But I was struck by this post by Bishop Daniel Martins, himself under threat, it seems, from the totalitarian tendency within TEC in the United States.
It's water in the desert to hear a bishop (and an Anglican bishop at that) make sense on this particular subject, rather than merely repeat the conventional wisdom of the need to regard our worship as primarily a shop window for the unchurched, and accordingly to transform the liturgy into a branch of the light entertainment industry.

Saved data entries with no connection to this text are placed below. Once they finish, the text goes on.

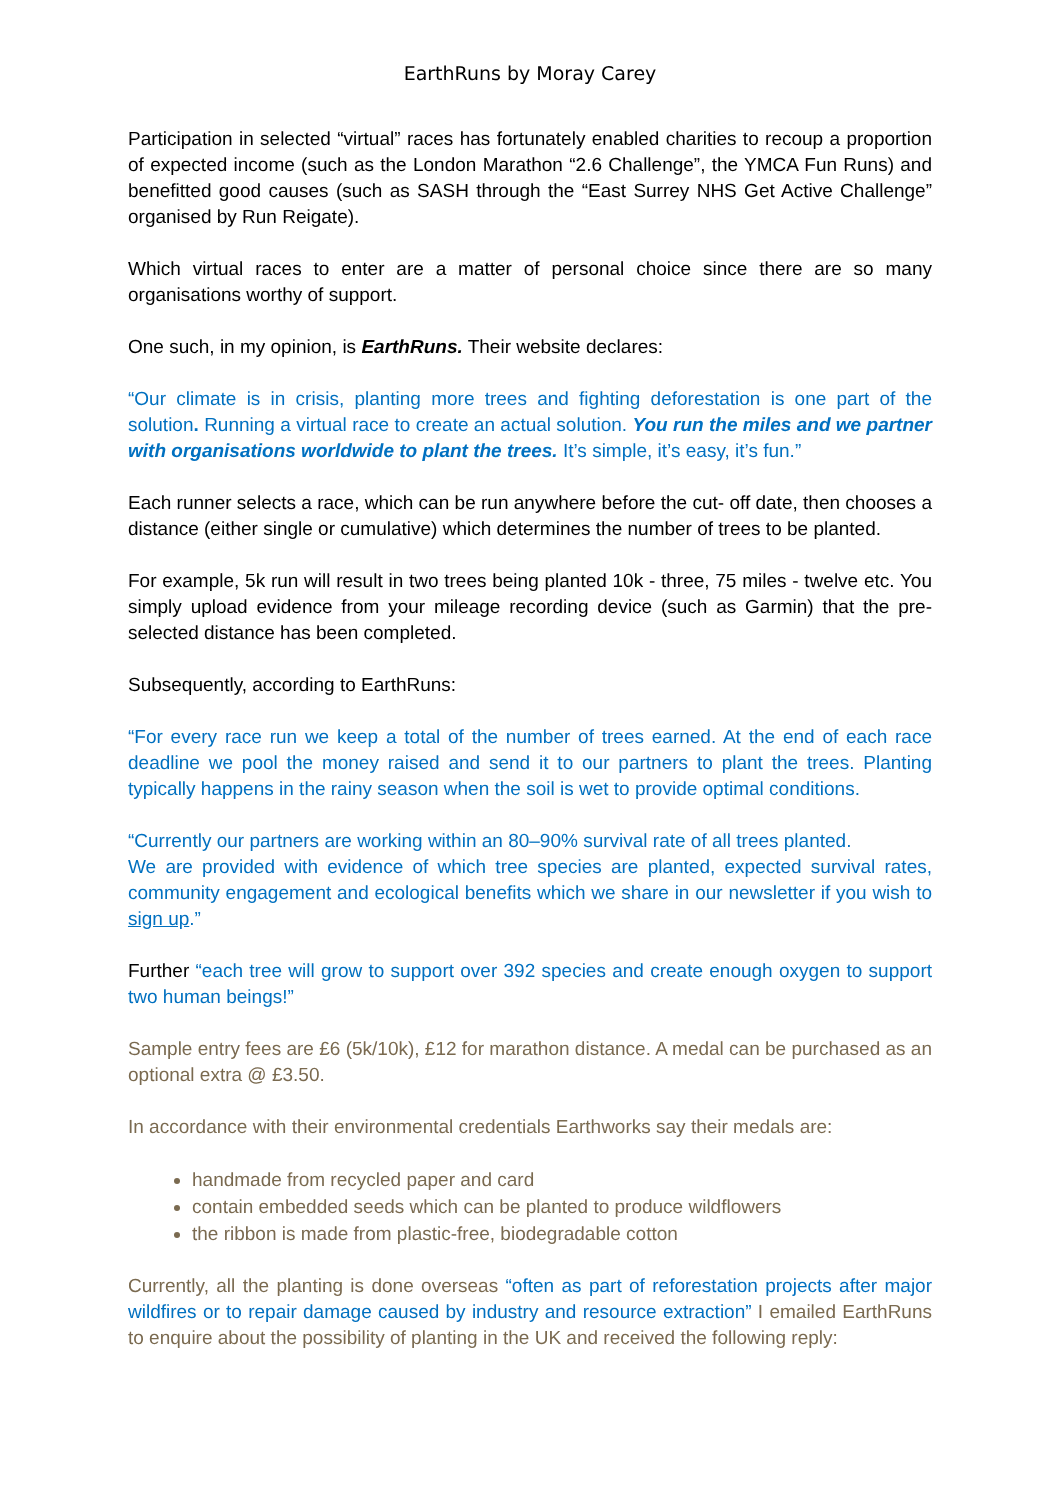EarthRuns by Moray Carey
Participation in selected “virtual” races has fortunately enabled charities to recoup a proportion of expected income (such as the London Marathon “2.6 Challenge”, the YMCA Fun Runs) and benefitted good causes (such as SASH through the “East Surrey NHS Get Active Challenge” organised by Run Reigate).
Which virtual races to enter are a matter of personal choice since there are so many organisations worthy of support.
One such, in my opinion, is EarthRuns. Their website declares:
“Our climate is in crisis, planting more trees and fighting deforestation is one part of the solution. Running a virtual race to create an actual solution. You run the miles and we partner with organisations worldwide to plant the trees. It’s simple, it’s easy, it’s fun.”
Each runner selects a race, which can be run anywhere before the cut- off date, then chooses a distance (either single or cumulative) which determines the number of trees to be planted.
For example, 5k run will result in two trees being planted 10k - three, 75 miles - twelve etc. You simply upload evidence from your mileage recording device (such as Garmin) that the pre- selected distance has been completed.
Subsequently, according to EarthRuns:
“For every race run we keep a total of the number of trees earned. At the end of each race deadline we pool the money raised and send it to our partners to plant the trees. Planting typically happens in the rainy season when the soil is wet to provide optimal conditions.
“Currently our partners are working within an 80–90% survival rate of all trees planted.
We are provided with evidence of which tree species are planted, expected survival rates, community engagement and ecological benefits which we share in our newsletter if you wish to sign up.”
Further “each tree will grow to support over 392 species and create enough oxygen to support two human beings!”
Sample entry fees are £6 (5k/10k), £12 for marathon distance. A medal can be purchased as an optional extra @ £3.50.
In accordance with their environmental credentials Earthworks say their medals are:
handmade from recycled paper and card
contain embedded seeds which can be planted to produce wildflowers
the ribbon is made from plastic-free, biodegradable cotton
Currently, all the planting is done overseas “often as part of reforestation projects after major wildfires or to repair damage caused by industry and resource extraction” I emailed EarthRuns to enquire about the possibility of planting in the UK and received the following reply:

It always seems an uphill battle talking to some of our clergy and laity about this, and to try to get them at least to consider the point that regarding an hour on on a Sunday morning (designed for something else entirely - the offering of the sacrifice for the living and the dead) as our main evangelistic endeavour is both complacently lazy, and depressingly unconscious of the real problems of proclaiming the Gospel in today's culture:
" I'm now just about confident enough to say it outright: the Sunday Eucharist is not for visitors or guests in general, and certainly not for "seekers." We need to stop thinking of the Sunday Eucharist as a potential new member's first point of contact with the Christian community. That is a huge horse pill for us to swallow, because it contradicts all of our instincts; it is completely counter-intuitive. But if we look at that horse pill askance, that's a sign that we're still mentally in Christendom, and have not downloaded the new post-Christendom mental map. Making our buildings and services more "welcoming" to visitors made perfect sense in the old order, when not everybody went to church, but most everybody at least had a particular church that they didn't go to. It is close to completely incoherent in the post-Christian world.Read it all here
The truth is, if a visitor walks into the Sunday Eucharist "cold," with the little or no prior knowledge of Christian faith or Christian worship, and does not find what goes on confusingly boring at best, and quite possibly offensive, then we're probably not doing it well enough! We've probably unwittingly dumbed it down, pandering to perceived "market" sensibilities.
So, yes, as Matt Marino says, the invitation before us is to make the mental shift from "they come to us" to "we go to them." The invitation before us is for our celebrations of the Eucharist to have more integrity and vitality than ever, not so they can be more attractive to newcomers, but so the baptized faithful can be adequately fed and energized for the work of mission and ministry in the world. None of this will be easy. It runs counter to anything most brands of Christian, especially my own, have any accumulated experience or wisdom about. A friend remarked to me today that the advent of the post-Christian era is either a catastrophe or an opportunity. If we deny it, and live mentally in a bygone time, it's a catastrophe. But if we acknowledge it, and gear up for bearing witness to gospel in the actual world we live in, letting go of the privileged status we are still tempted to think is owed to us, it can be a tremendous opportunity.